DATA FOR ANALYSIS START

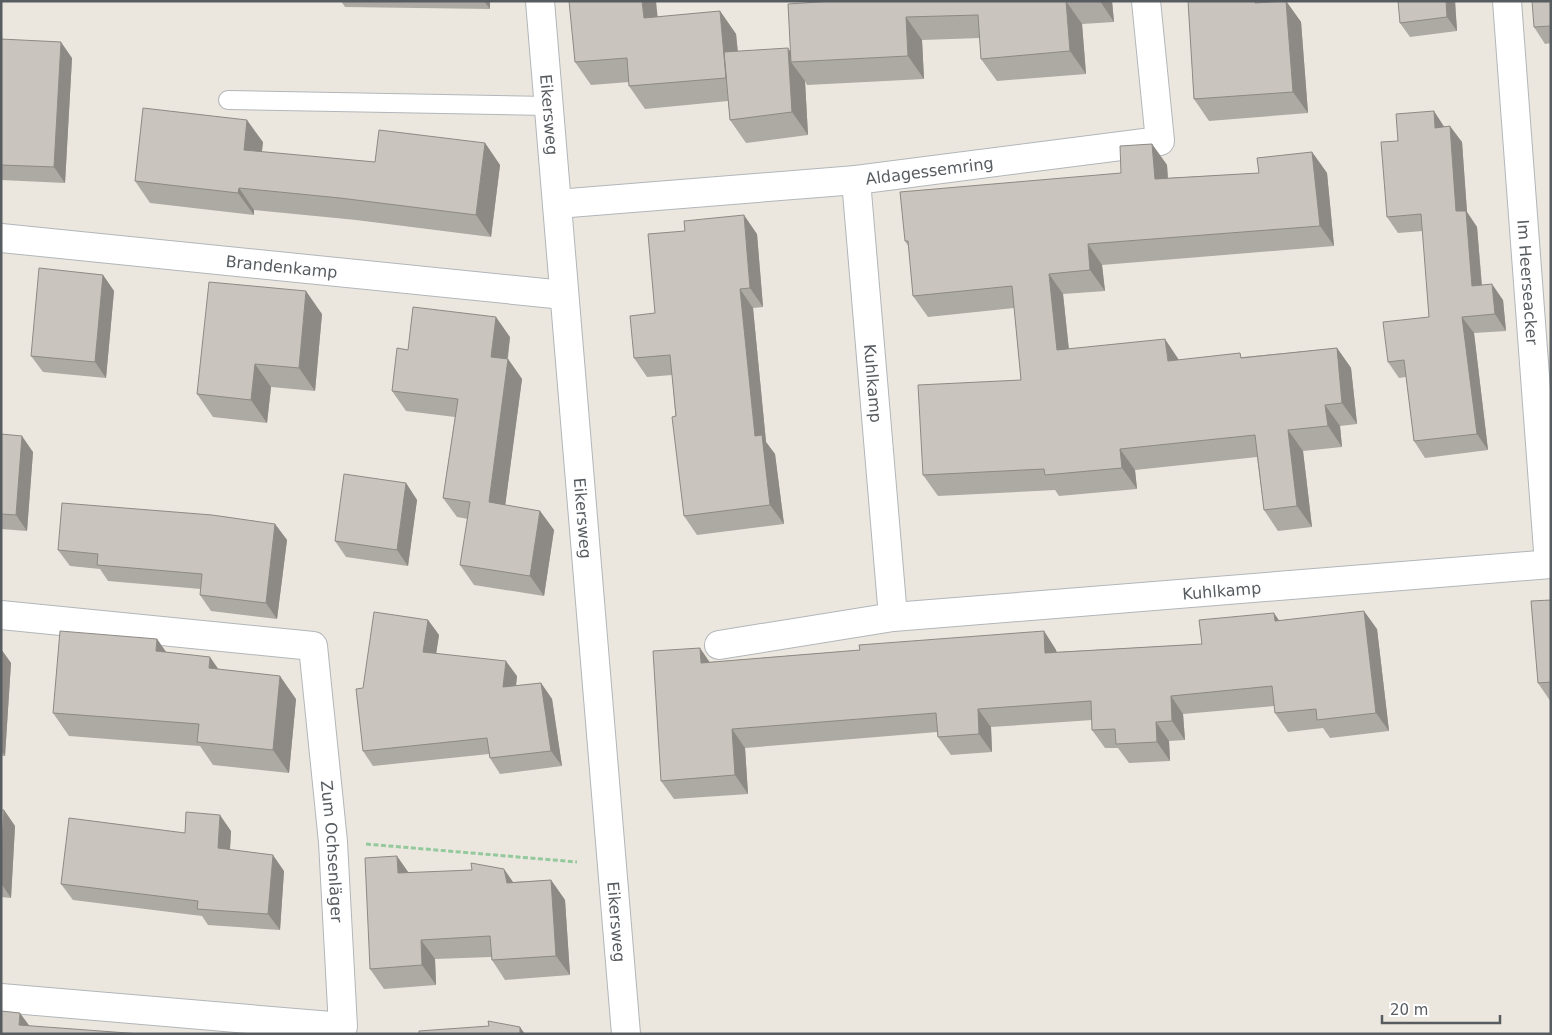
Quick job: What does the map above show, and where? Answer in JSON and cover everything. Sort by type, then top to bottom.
[{"type":"street","name":"Eikersweg","points":[[540,1],[626,1034]]},
{"type":"street","name":"Aldagessemring","points":[[557,204],[856,180],[1160,141],[1146,1]]},
{"type":"street","name":"Im Heerseacker","points":[[1507,1],[1550,564]]},
{"type":"street","name":"Kuhlkamp","points":[[856,180],[893,617]]},
{"type":"street","name":"Brandenkamp","points":[[1,238],[564,295]]},
{"type":"street","name":"Kuhlkamp","points":[[719,645],[893,617],[1550,564]]},
{"type":"street","name":"Zum Ochsenläger","points":[[1,615],[313,646],[334,842],[343,1027],[1,998]]},
{"type":"lane","points":[[228,100],[549,106]]},
{"type":"path","points":[[334,842],[613,865]]},
{"type":"building","points":[[569,1],[642,1],[644,18],[720,11],[726,78],[629,86],[627,58],[575,62]]},
{"type":"building","points":[[834,1],[1066,1],[1070,51],[981,59],[978,15],[906,17],[908,56],[791,62],[788,4]]},
{"type":"building","points":[[1188,1],[1255,1],[1255,3],[1286,1],[1293,92],[1194,99]]},
{"type":"building","points":[[1398,1],[1446,1],[1447,17],[1400,23]]},
{"type":"building","points":[[1532,1],[1551,1],[1551,26],[1534,27]]},
{"type":"building","points":[[1,39],[61,42],[54,167],[1,165]]},
{"type":"building","points":[[788,48],[792,112],[730,120],[724,52]]},
{"type":"building","points":[[143,108],[247,120],[244,150],[375,162],[379,130],[485,143],[476,215],[340,198],[239,188],[238,193],[135,181]]},
{"type":"building","points":[[1434,111],[1435,128],[1450,126],[1456,211],[1466,211],[1472,286],[1492,284],[1495,314],[1462,317],[1477,434],[1414,441],[1404,360],[1388,362],[1383,322],[1429,317],[1421,214],[1387,217],[1381,142],[1398,141],[1396,114]]},
{"type":"building","points":[[1152,144],[1155,179],[1259,173],[1257,158],[1312,152],[1320,226],[1088,244],[1090,270],[1049,274],[1057,350],[1165,339],[1168,361],[1240,353],[1241,358],[1337,348],[1342,403],[1325,405],[1328,426],[1288,430],[1297,506],[1264,510],[1255,435],[1120,449],[1122,468],[1045,475],[1044,469],[923,475],[918,385],[1021,380],[1012,286],[913,296],[908,241],[905,241],[900,192],[1121,173],[1120,146]]},
{"type":"building","points":[[744,215],[750,288],[740,289],[755,436],[762,435],[770,505],[684,516],[672,417],[676,416],[670,355],[634,358],[630,316],[655,313],[648,234],[685,231],[684,221]]},
{"type":"building","points":[[39,268],[103,275],[95,362],[31,356]]},
{"type":"building","points":[[209,282],[306,291],[299,368],[255,364],[251,400],[197,394]]},
{"type":"building","points":[[413,307],[496,317],[491,357],[508,359],[489,502],[540,511],[530,576],[460,565],[470,502],[443,498],[458,399],[392,391],[397,348],[408,350]]},
{"type":"building","points":[[1,434],[22,436],[16,515],[1,514]]},
{"type":"building","points":[[344,474],[406,483],[397,550],[335,541]]},
{"type":"building","points":[[62,503],[212,515],[275,524],[266,603],[200,595],[202,574],[97,565],[98,554],[58,550]]},
{"type":"building","points":[[1551,600],[1551,682],[1538,683],[1531,601]]},
{"type":"building","points":[[1364,611],[1376,713],[1317,720],[1316,709],[1275,713],[1272,686],[1171,696],[1172,721],[1156,722],[1157,742],[1116,744],[1115,729],[1092,730],[1091,701],[978,709],[979,734],[938,737],[936,713],[732,729],[735,775],[661,781],[653,651],[700,648],[701,663],[860,650],[859,645],[1044,631],[1045,653],[1202,644],[1199,620],[1274,613],[1275,621]]},
{"type":"building","points":[[374,612],[428,620],[423,652],[506,661],[503,687],[541,683],[551,751],[490,758],[487,738],[363,751],[356,689],[363,688]]},
{"type":"building","points":[[60,631],[157,639],[156,651],[210,657],[209,668],[280,676],[273,750],[197,742],[199,724],[53,713]]},
{"type":"building","points":[[1,810],[4,810],[1,859]]},
{"type":"building","points":[[186,812],[220,815],[218,848],[273,855],[268,914],[197,909],[198,901],[61,884],[69,818],[185,833]]},
{"type":"building","points":[[397,856],[398,873],[472,870],[471,863],[504,869],[507,883],[551,880],[556,956],[492,960],[490,936],[421,940],[422,965],[370,969],[365,858]]},
{"type":"building","points":[[1,1011],[20,1013],[19,1025],[141,1034],[1,1034]]},
{"type":"building","points":[[488,1021],[520,1027],[520,1034],[419,1034],[419,1031],[489,1026]]}]
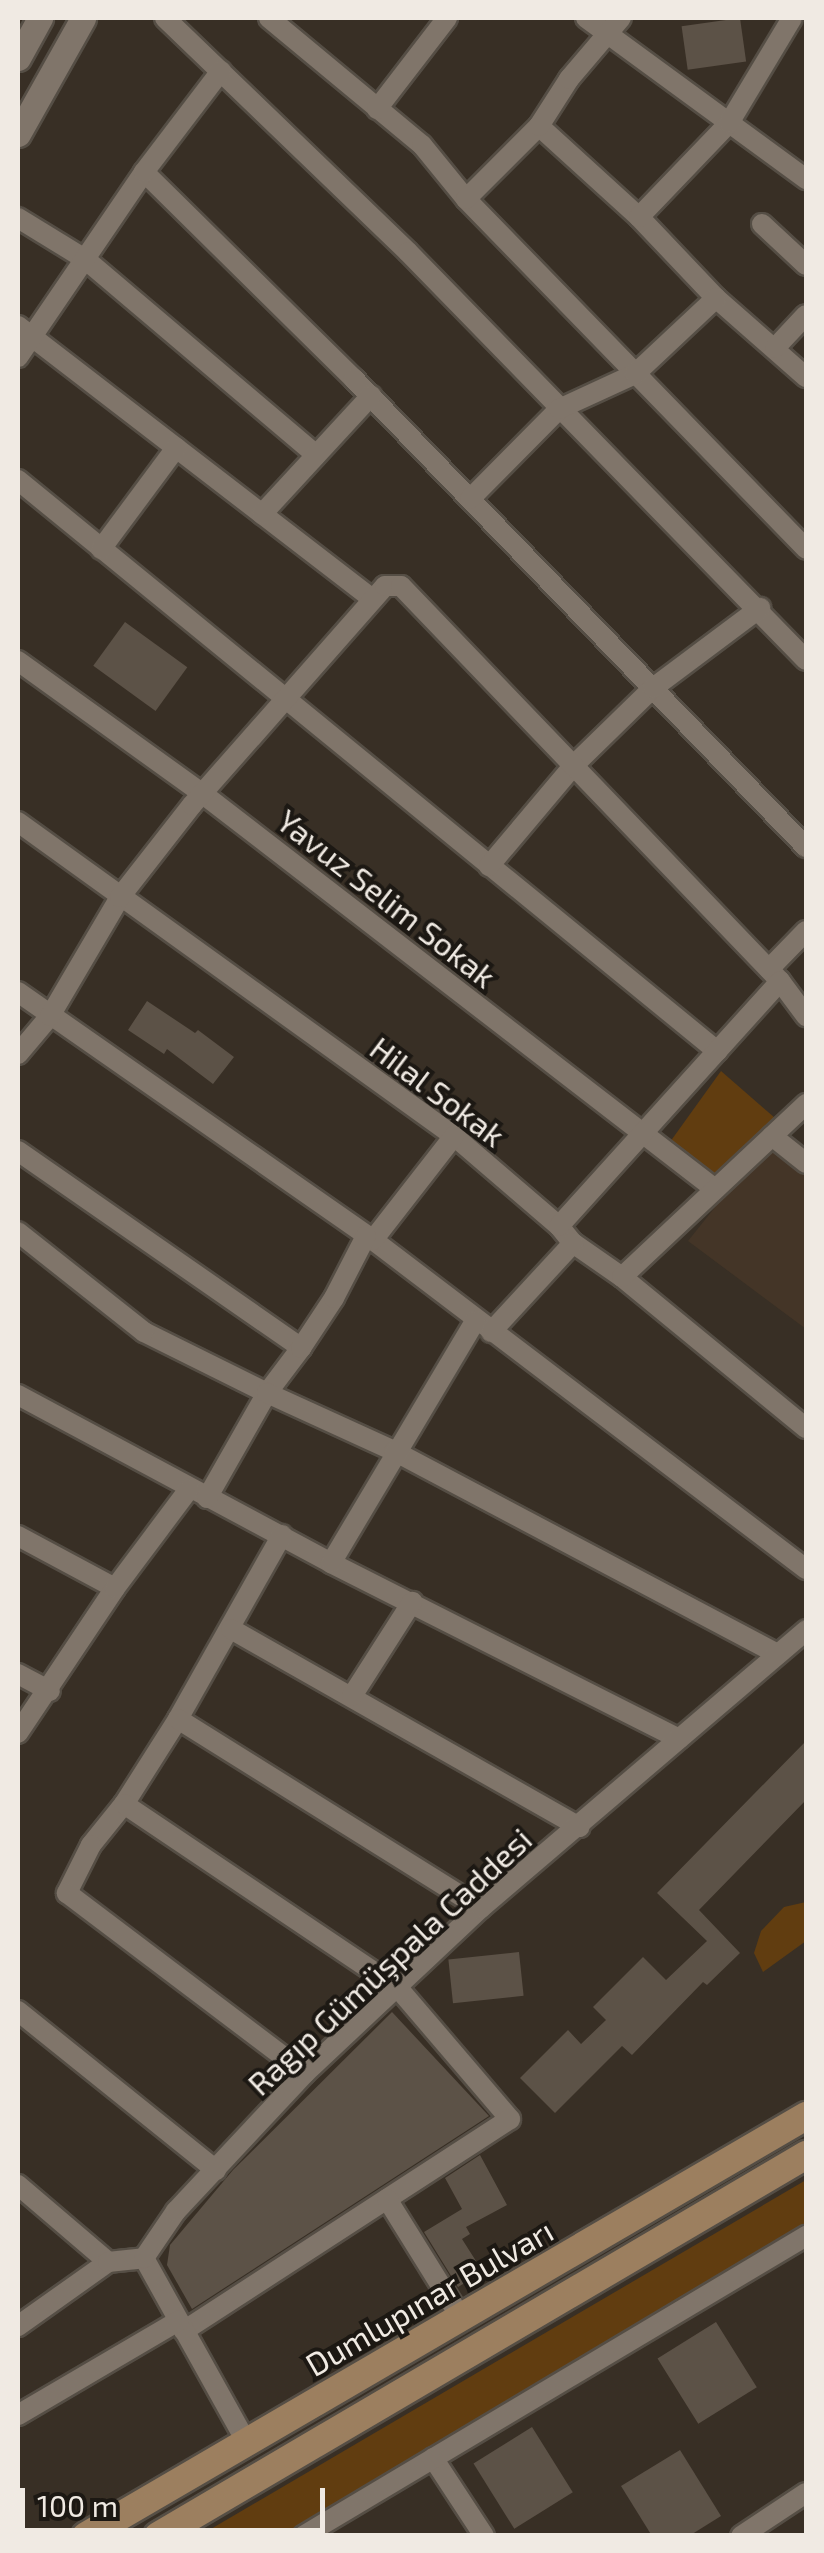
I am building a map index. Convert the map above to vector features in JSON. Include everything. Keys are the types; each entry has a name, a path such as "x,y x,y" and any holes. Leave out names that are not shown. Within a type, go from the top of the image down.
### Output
{"main road":[{"name":"Dumlupınar Bulvarı","path":"86,2536 806,2116"},
{"name":"Dumlupınar Bulvarı","path":"158,2536 806,2155"}],"street":[{"path":"18,58 40,18"},
{"path":"18,134 83,18"},
{"path":"164,18 408,252 559,409 760,608 806,660"},
{"path":"269,18 422,145 466,199 635,374 695,430 806,549"},
{"path":"377,109 446,18"},
{"path":"586,18 806,179"},
{"path":"466,199 539,126 569,79 621,18"},
{"path":"638,216 729,124 792,18"},
{"path":"18,358 24,331 85,259 144,172 221,71"},
{"path":"539,126 638,216 716,298 806,378"},
{"path":"144,172 371,396 806,847"},
{"path":"18,218 85,259 316,455"},
{"path":"762,224 806,265"},
{"path":"470,499 559,409 635,374 716,298"},
{"path":"775,348 806,315"},
{"path":"24,331 373,600"},
{"path":"262,514 371,396"},
{"path":"101,549 176,448"},
{"path":"18,480 717,1051"},
{"path":"18,1054 50,1016 120,897 203,794 385,586 401,586 774,975 806,1016"},
{"path":"489,866 574,765 653,688 760,608"},
{"name":"Yavuz Selim Sokak","path":"18,661 203,794 715,1188"},
{"name":"Hilal Sokak","path":"18,822 454,1136 559,1226 573,1243 622,1276 806,1428"},
{"path":"559,1226 717,1051 806,931"},
{"path":"18,992 370,1238 806,1569"},
{"path":"622,1276 806,1104"},
{"path":"18,1733 50,1691 115,1588 198,1494 334,1298 370,1238 454,1136"},
{"path":"772,1136 806,1163"},
{"path":"18,1151 300,1348"},
{"path":"18,1232 144,1332 394,1451 776,1654"},
{"path":"332,1563 394,1451 483,1326 573,1243"},
{"path":"18,1395 198,1494 680,1739"},
{"path":"282,1535 178,1719 124,1804 92,1845 67,1893 305,2073"},
{"path":"18,1536 115,1588"},
{"path":"352,1696 412,1602"},
{"path":"231,1628 580,1828"},
{"name":"Ragıp Gümüşpala Caddesi","path":"144,2258 176,2212 305,2073 399,1989 481,1908 580,1828 806,1630"},
{"path":"18,1674 50,1691"},
{"path":"178,1719 481,1908"},
{"path":"18,2415 181,2326 510,2118 399,1989 124,1804"},
{"path":"18,2011 216,2170"},
{"path":"18,2185 108,2262"},
{"path":"387,2199 461,2318"},
{"path":"303,2536 806,2236"},
{"path":"18,2326 108,2262 144,2258 246,2443"},
{"path":"433,2458 484,2536"},
{"path":"741,2536 806,2493"}],"shaded area":[{"path":"721,1071 775,1118 717,1176 670,1142"},
{"path":"772,1136 806,1165 806,1329 688,1241"},
{"path":"806,1902 806,1941 763,1972 754,1953 761,1931 784,1907"},
{"path":"806,2180 806,2230 301,2535 199,2536"}],"building":[{"path":"740,18 746,62 688,70 682,26"},
{"path":"125,622 187,667 156,711 93,666"},
{"path":"147,1001 195,1033 198,1030 234,1057 213,1084 167,1049 164,1054 128,1030"},
{"path":"806,1741 806,1800 699,1910 740,1953 707,1985 703,1982 632,2055 622,2046 555,2113 520,2078 568,2030 581,2044 606,2020 593,2007 643,1957 666,1980 707,1941 657,1893"},
{"path":"519,1952 524,1996 453,2003 448,1959"},
{"path":"392,2012 489,2116 192,2309 167,2265 170,2245 233,2170"},
{"path":"480,2155 507,2205 466,2227 470,2234 462,2239 483,2272 458,2287 424,2232 462,2209 445,2178"},
{"path":"716,2322 757,2387 698,2424 657,2359"},
{"path":"532,2427 573,2492 514,2529 473,2464"},
{"path":"680,2450 721,2516 689,2536 652,2536 621,2486"}]}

DATA FOR ANALYSIS END

• **BRIEF**: Extract from the data every line where "Bulvarı" shows up.

• **COMPLETED EXERCISE**:
{"main road":[{"name":"Dumlupınar Bulvarı","path":"86,2536 806,2116"},
{"name":"Dumlupınar Bulvarı","path":"158,2536 806,2155"}],"street":[{"path":"18,58 40,18"},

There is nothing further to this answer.